泣きはらした目は充血し、長い時間ベッドに突っ伏していた事がうかがえる程に髪は乱れていた。
ジョディーは私達を見ると
「みんな…おめでとう…」
と、か細い声で呟く様に言った。
「…ジョディー…」
私がその後に続ける言葉を探していると…
「いいの。大丈夫よ。」
と、ジョディーは無理矢理笑顔を作った様だが、私にはそれは笑顔には見えなかった。
「残念だったな…。」
ジャックが本心からそう言っているのは分かったが、私は、それは早急過ぎる言葉に思え、つい、ジャックを睨み付けてしまった。
ジャックは黙って立ち上がると、隣室に姿を消した。
ジャックは私の部屋にあるロフト部分を彼のスペースにしていた。
アケミはこの間に、荷物を置きにリビングに入ったが、すぐに出てくると
「先にシャワー浴びていいかな…?」
と、バスルームに姿を消した。
「本当にもう大丈夫よ。」
とてもそんな風には見えなかったが、同時に私は何か…なんと言うか…解せない何かを感じていた。

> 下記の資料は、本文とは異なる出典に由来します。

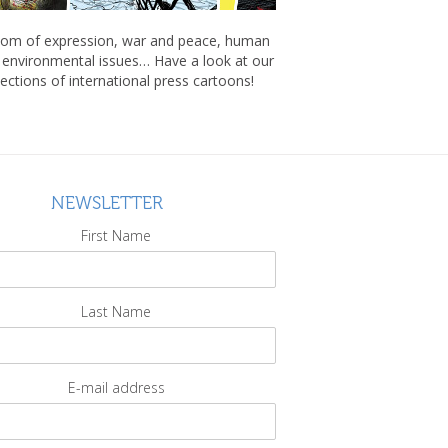
om of expression, war and peace, human
, environmental issues… Have a look at our
lections of international press cartoons!
NEWSLETTER
First Name
Last Name
E-mail address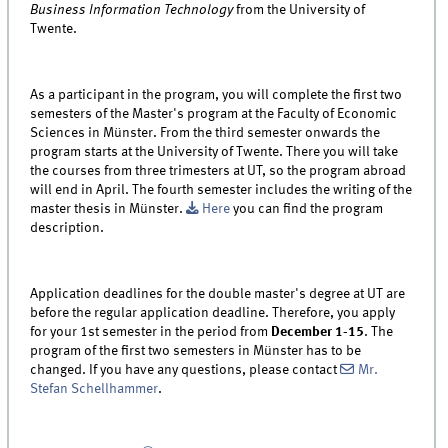
Business Information Technology
from the University of
Twente.
As a participant in the program, you will complete the first two
semesters of the Master's program at the Faculty of Economic
Sciences in Münster. From the third semester onwards the
program starts at the University of Twente. There you will take
the courses from three trimesters at UT, so the program abroad
will end in April. The fourth semester includes the writing of the
master thesis in Münster.
Here
you can find the program
description.
Application deadlines for the double master's degree at UT are
before the regular application deadline. Therefore, you apply
for your 1st semester in the period from
December 1-15
. The
program of the first two semesters in Münster has to be
changed. If you have any questions, please contact
Mr.
Stefan Schellhammer
.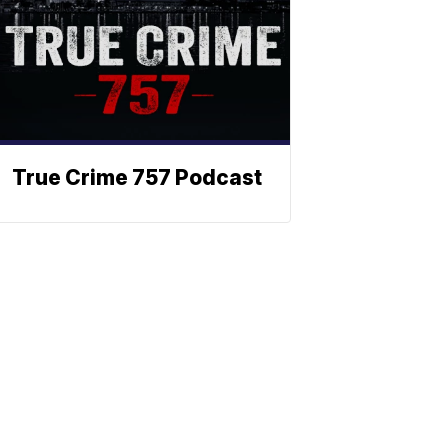
True Crime 757 Podcast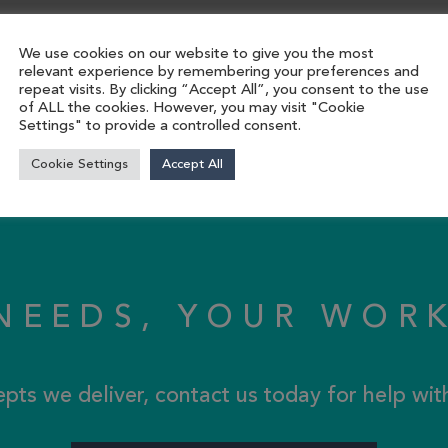
We use cookies on our website to give you the most
relevant experience by remembering your preferences and
repeat visits. By clicking “Accept All”, you consent to the use
of ALL the cookies. However, you may visit "Cookie
Settings" to provide a controlled consent.
Cookie Settings
Accept All
NEEDS, YOUR WOR
epts we deliver, contact us today for help wi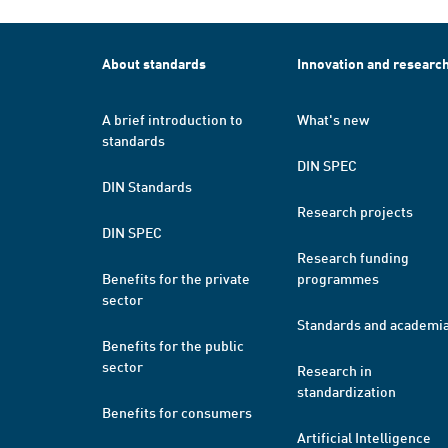
About standards
Innovation and researc
A brief introduction to
What's new
standards
DIN SPEC
DIN Standards
Research projects
DIN SPEC
Research funding
Benefits for the private
programmes
sector
Standards and academi
Benefits for the public
sector
Research in
standardization
Benefits for consumers
Artificial Intelligence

ジョディーは確かにダニエルのクラスも受けてはいたが、決してダニエルに惚れ込んでいる訳ではなかったのである。
彼女は元より、ジョー ランテリと言うインストラクターに傾倒しており、ジョーが不在の際には、彼の代行インストラクターとしてクラスを担当する地位にあったのだ。
そして、更に言うならばジョディーは、ズケズケと遠慮会釈の無いダニエルの素行や物の言い方、ガールフレンドを短期間にとっかえひっかえする部分などを嫌っていたのだ。
『カズミには悪いけど、あたしはダニエルのパーソナリティーを好きにはなれないわ。』
と、私にハッキリと言っていたくらいなのである。
私はジョディーが、このオーディションを受ける事自体を訝しく思っていた。
そんなジョディーが、何故ここまで落ち込んでしまうのか…?
私の頭の中の疑問に感ずいたのか?
ジョディーは言った。
「ダニエルのショーにひかれてた訳じゃないの…。」
私は黙って、次の言葉を待った。
「誰のショーでも良かったのよ。」
ジョディーはキッチンのテーブルに向かい、椅子に座った。
「最初で最後のチャンスだと思ったの…。」
「え?」
「あなたと同じステージで踊れる、最初で最後のチャンスだと思ったのよ。」
私は、息の詰まる様な思いに襲われた。
「カズミは必ず、このオーディションに受かって、チャンスを掴む。そしてそれは、あなたがこのニューヨークに来た唯一で最大の目的だわ。」
私は、この後一体、ジョディーが何を言い出すのかが分からなかった。
私の思考は完全に止まってしまった。
「でも…それは同時に、違う事…と言うか…違う意味がある。」
「違う意味…って?」
「ニューヨークでの目的、ダニエルのショーに出ると言う目的、それを果たしたあなたは、次にどうするの?」
ジョディーが私を見つめた。
「あなたは日本へ帰る事を考える。」
私はこの時…
このジョディーの一言に寄って、初めて『帰国』と言う言葉を知った。
『帰国?日本に帰る?俺が?』
私は、全く予期せぬジョディーの言葉に狼狽えた。
夢中で…
本当に無我夢中で今日まで来た。
しかし…
いや…だから…
帰国の事など、ほんの塵ほども考える余裕などなく…
自分が日本に帰る事など、夢にも思っていなかった事に、逆に衝撃を受けてしまったのだった。
「だから、これが最初で最後のチャンスだと思ったのよ…。」
ジョディーは俯くと、再び泣き出した…。
私は…
恐らく無意識に…
背中からジョディーを抱き締めた…。